In all cases, he was the perfect gaming fanatic to have on this episode, not least because he also owns shares of the Ferrari of gaming engines, NVIDIA. Dave understood what an NVIDIA GPU does long before I did because he grew up trying every new platform, console, and architecture to get the one thing gamers crave: the need for speed.

But he is also flexibly agnostic when it comes to his need -- he's driven muscle cars and lately finds himself in a Corvette phase with his 3rd a Z06 -- and so he's also a fan of Advanced Micro Devices (AMD - Free Report) GPU gaming cards, and the stock. I featured his smart buy of AMD shares when he scooped them up in July of 2018 at $16 in this piece...

Release the Ryzen! AMD Roars in the Nanometer Wars

Today, many of Dave's early followers are enjoying long-term open gains in excess of 400% on AMD's rally over $80 this summer.

Gaming-as-a-Service Heats Up: What the Bethesda Deal Means

After I got Dave to tell us about his recent not-always-amusing trip to Disney's (DIS - Free Report) Hollywood Studios and Epcot, we get down to business in the podcast.

By the way, did you know that Disney's Bob Iger paid just 7% more for both the Lucasfilm Star Wars franchise and Marvel Entertainment -- about $8 billion -- as Microsoft did for Bethesda?

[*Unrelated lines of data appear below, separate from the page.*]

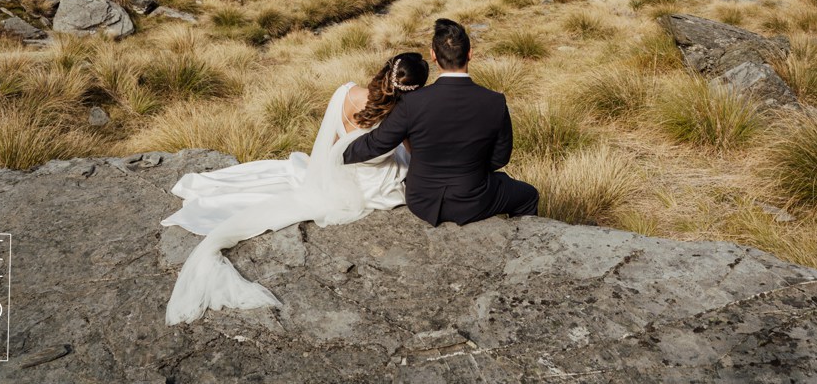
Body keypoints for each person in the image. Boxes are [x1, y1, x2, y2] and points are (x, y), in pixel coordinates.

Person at [163, 52, 430, 324]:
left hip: (335, 169)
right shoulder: (402, 116)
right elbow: (415, 154)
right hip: (373, 184)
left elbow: (331, 139)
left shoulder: (346, 93)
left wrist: (323, 172)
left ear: (385, 71)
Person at [343, 18, 538, 226]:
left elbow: (376, 144)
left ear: (434, 55)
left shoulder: (412, 102)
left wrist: (339, 155)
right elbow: (500, 158)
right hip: (474, 200)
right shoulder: (495, 102)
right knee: (528, 196)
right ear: (470, 54)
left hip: (421, 200)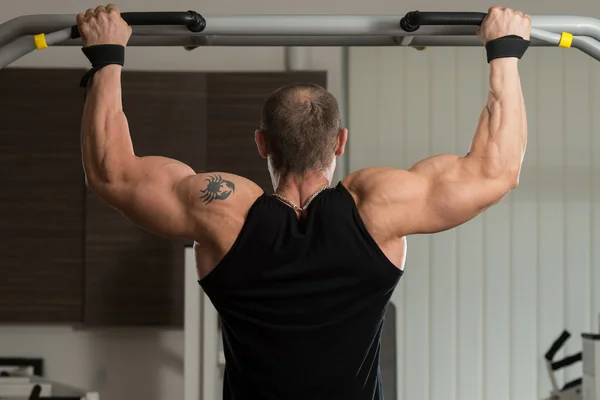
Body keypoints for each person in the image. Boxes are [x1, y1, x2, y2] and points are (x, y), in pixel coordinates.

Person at [78, 4, 530, 399]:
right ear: (340, 143)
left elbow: (110, 172)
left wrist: (107, 56)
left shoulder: (224, 212)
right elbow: (497, 170)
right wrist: (504, 52)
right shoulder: (378, 208)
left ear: (261, 143)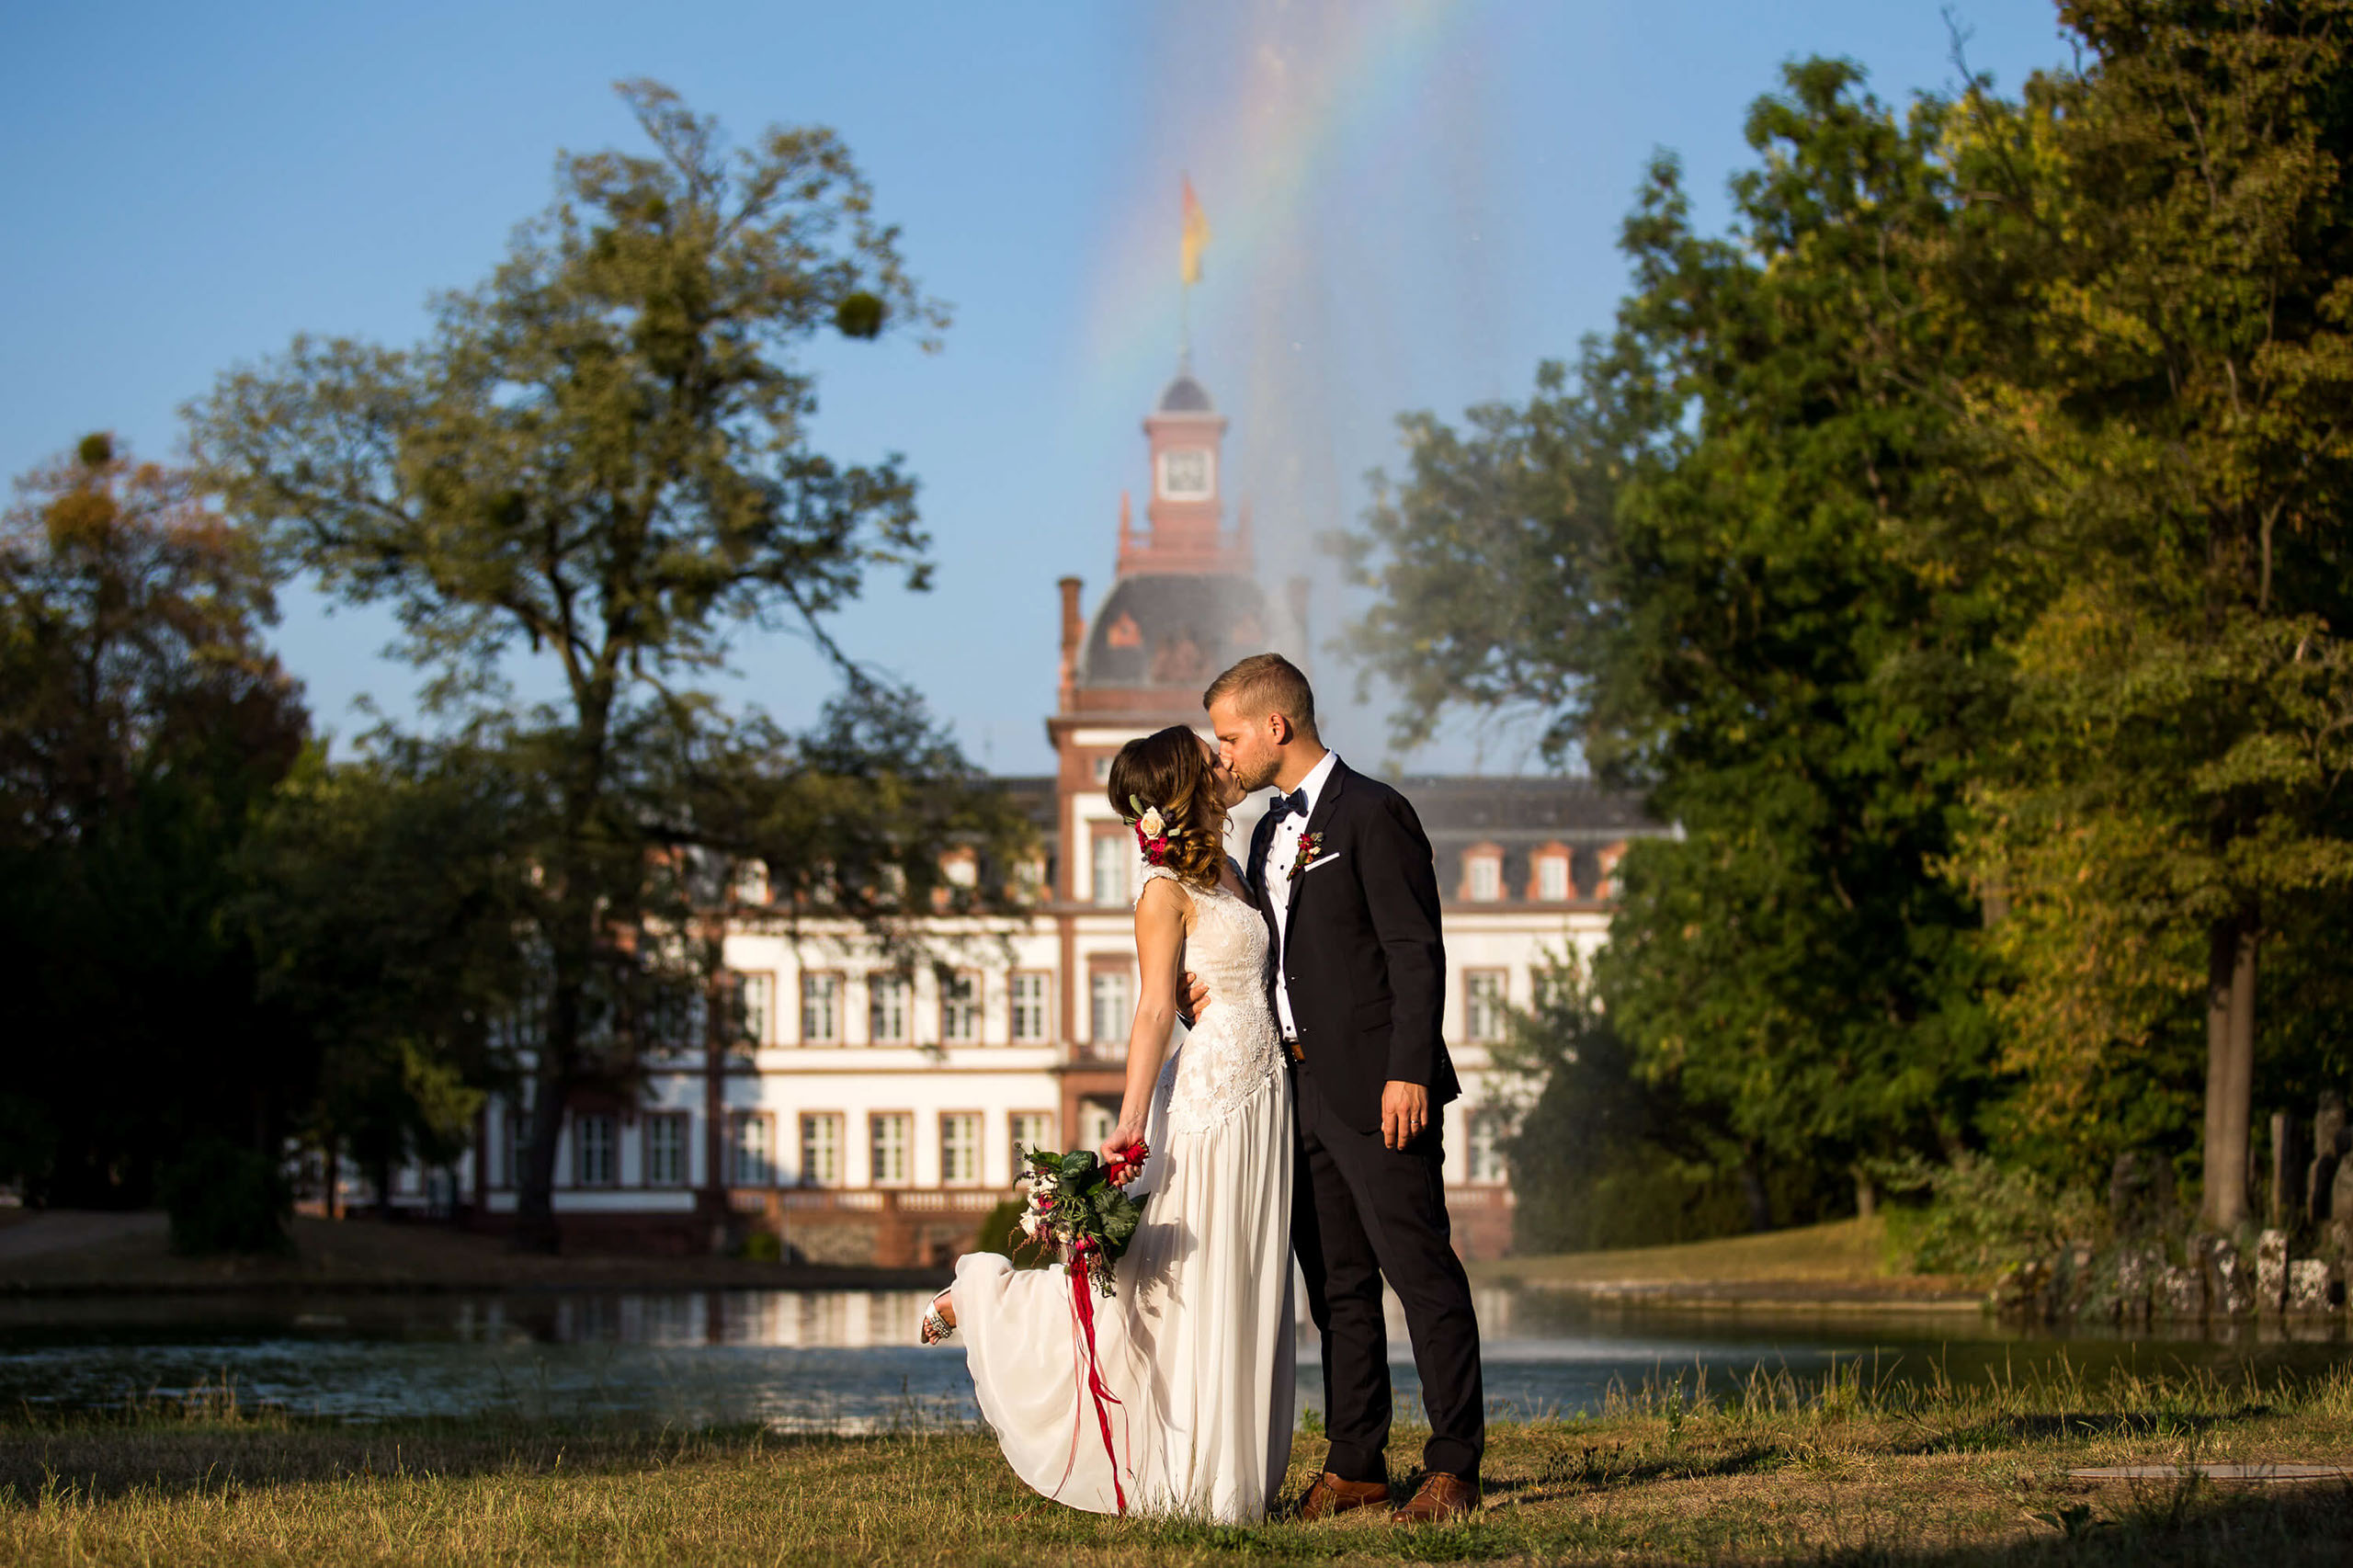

We know how that turned out as Disney has turbo-charged both assets into major revenues and profits, with box office tallies north of $25 billion, the bulk coming from Marvel. And these are assets that will keep on giving for another decade, across streaming, merchandising, and experience platforms.

The common theme and opportunity for Microsoft, in its further investment in gaming, is that buying a content library like Bethesda and its 8 separate creator studios has the potential to greatly expand revenue potential in their Xbox content and services division.

I ask Dave what gamers like and don't like about the Microsoft deal and he also explains other streaming subscription services like NVIDIA's and Electronic Arts (EA - Free Report) new cloud service called Atlas.

Dave then opines on the virtues of Xbox and PC vs. Sony Playstation. And he tells us which next-gen unit he's buying next month (hint: it has a "5" in the name).

On the podcast, we also get into the launch pains for the NVIDIA GeForce RTX 3080 GPUs and what gamers should expect going forward.

Finally, I ask Dave to explain "ray tracing" in layman's terms. Oh, and I didn't even know that Amazon (AMZN - Free Report) was launching a new cloud gaming service called Luna.

Get Dave's take on that and a whole lot more gaming mania in this episode of Mind Over Money.

Disclosure: I own shares of NVDA for the Zacks TAZR Trader portfolio.